The sole exception is the spacecraft Aether, on its way back from a two-year mission to explore and research the potential habitability of K-23, a recently discovered moon of Jupiter. The crew is led by Commander Adewole (David Oyelowo, “The Water Man”) and consists of four others: Sully (Felicity Jones, “The Aeronauts”), who is partnered with Adewole and carrying his child; Mitchell (Kyle Chandler, “Godzilla: King of the Monsters”), Sanchez (Demian Bichir, “The Grudge”) and Maya (Tiffany Boone, TV’s “Hunters”). Their mission was successful – K-23 does indeed have the necessary traits to support human life – and they are anxious to return home.

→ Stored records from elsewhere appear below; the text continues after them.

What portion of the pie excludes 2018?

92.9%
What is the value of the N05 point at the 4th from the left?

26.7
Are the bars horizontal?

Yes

On Earth, Dr. Lofthouse is struggling to keep himself together. His situation is further complicated by the inexplicable appearance of a mysterious little girl (Caoilinn Springall in her feature debut); she is mute but otherwise unscathed. Reluctantly, he begins to take care of her, even as he deals with his daily treatment and his desperate efforts to contact the Aether.

For their part, the Aether crew has problems of their own. Their inability to make contact with anyone on Earth, initially thought to be an equipment malfunction, begins to take on dire undertones. Other issues lead the ship off course, into an unmapped area that may prove to harbor considerable dangers.

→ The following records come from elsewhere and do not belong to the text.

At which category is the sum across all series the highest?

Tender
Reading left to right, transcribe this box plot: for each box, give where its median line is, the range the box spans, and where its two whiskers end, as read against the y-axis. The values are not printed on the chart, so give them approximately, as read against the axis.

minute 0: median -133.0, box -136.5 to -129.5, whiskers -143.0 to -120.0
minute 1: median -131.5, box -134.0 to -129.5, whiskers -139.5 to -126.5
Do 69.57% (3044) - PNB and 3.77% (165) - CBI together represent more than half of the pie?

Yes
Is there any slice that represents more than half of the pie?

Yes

Dr. Lofthouse realizes that he is going to have to take drastic action to have any shot at warning the Aether and her crew before it is too late. With his new young ward in tow, he’s going to have to face the dangers of the world, both old and new, if there’s to be any chance of the intrepid explorers avoiding the inevitable fate of all who live on Earth.

“The Midnight Sky” is a thoughtful, quiet piece of science fiction. While there are some set piece moments, for the most part, this is a film that focuses on that which comes with being the last. Its apocalypse moves too fast and impacts too deeply, leaving no room for thoughts of what comes next. For all but those still in the sky, there is no next. That simple truth lends the story an emotional heft that is too often lacking from this sort of film.

And please note: do not equate quiet with dull. This is an undeniably engaging film, one that takes full advantage of the different flavors of isolation; we watch as these individuals cope with the reality of their situations in their own ways. On both ends, we have people forced to confront the deadly nature of the harsh environments outside their relatively small bubbles, with nothing but their wits, their brains and their courage between them and the unforgiving forces surrounding them.

The film marks a bit of a departure for Clooney the director; genre fare hasn’t generally been his thing. That said, he acquits himself well, not that that should surprise you – he’s a deft hand behind the camera. His low-key approach suits this particular brand of quiet, thoughtful sci-fi; I didn’t expect him to handle the CGI end of things nearly as well as he does. Nothing flashy here, but it’s the kind of film where flashy is the last thing you want.

It’s an excellent performance from the spectacularly-bearded Clooney as well, haggard and rueful and shot through with cynicism and self-loathing. There’s a broken, shuffling quality to him that works beautifully here – particularly in the scenes set alongside the young Springall, who is quietly great. As for the spacefaring group, Jones leads the way, though there’s a cipher-like quality to her that leaves her ever-so-slightly removed. She’s good, mind you, but there’s a slight air of disconnect. Oyelowo commands the screen as well as always, while Chandler continues to be the gold standard for fifth-billed actors. Bichir and Boone are both good as well, though neither gets a lot to do. All told, a pretty strong ensemble.

“The Midnight Sky” doesn’t give us the usual noisy end of the world narrative. It’s a quiet story, one that focuses on what it means to seek hope and pursue altruistic ends in the face of unflinching hopelessness. With Clooney leading the way both onscreen and behind the camera, it is a film built on the idea that, when all else fails, we should turn our gaze upward.